I've found VSCode _ok_ to work with across across different workspaces/projects. The window memory is hit and miss. There's a secondary side bar I've been trying to NOT have open on startup but always seem to stick around. I'd prefer to programmatically manage the windows so I can tinker with an automated setup but the VSCode API/Plugins for managing this are terrible and tend to fail silently.
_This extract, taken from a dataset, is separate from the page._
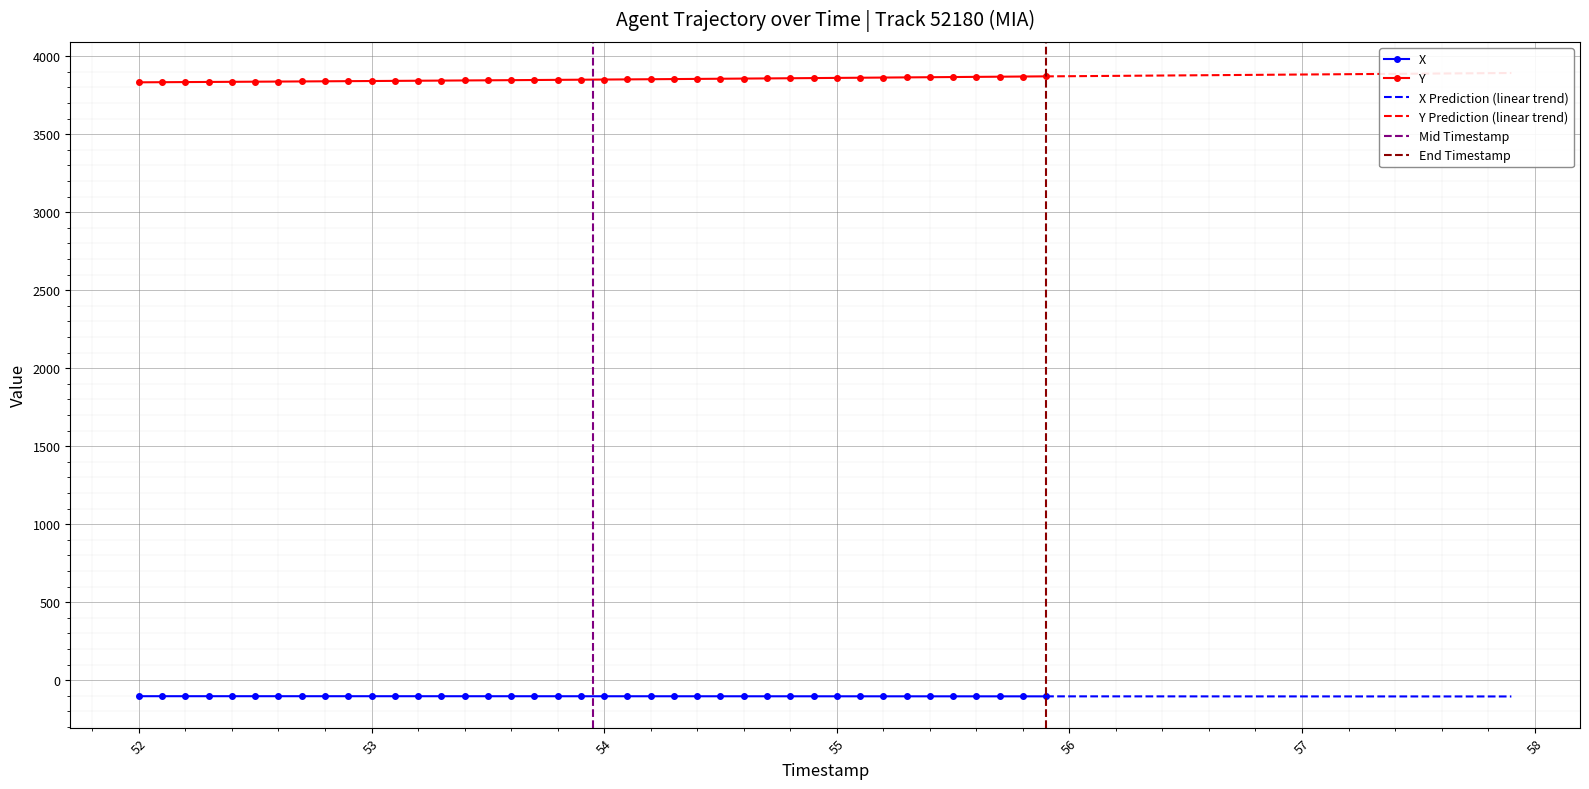

True or false: Y and X intersect in this chart.

False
CLI within VSCode is workable but most of my VSCode envs are within a docker container. This is a pattern that I'm moving more and more away from as agents within a container kind of suck.

chriswarbotoday at 4:38 PM

> I still don't get why would you want to use a terminal app to code when you can do all of this through IDE extension which does the same except it is better integrated.

I agree. I tried Gemini CLI for a while, and didn't like how separate I felt from the underlying files: rather than doing minor cleanup myself, the activation energy of switching to a separate editor and opening the same files was too high, so I'd prompt the LLM to it instead. Which was often an exercise in frustration, as it would take many rounds of explanation for such tiny payoffs; maybe even fiddling with system prompts and markdown files, to try and avoid wasting so much time in the future...

I've been using Pi for a few weeks now, and have managed to integrate it quite deeply into Emacs. I run it entirely via RPC mode (JSON over stdio), so I don't really know (or care) about its terminal UI :-)

BeetleBtoday at 5:21 PM

> I still don't get why would you want to use a terminal app to code when you can do all of this through IDE extension which does the same except it is better integrated.

Because then you need to make an extension for every IDE. Isn't it better to make a CLI tool with a server, and let people make IDE extensions to communicate with it?

Claude Code has an update every few days. Imagine now propagating those changes to 20+ IDEs.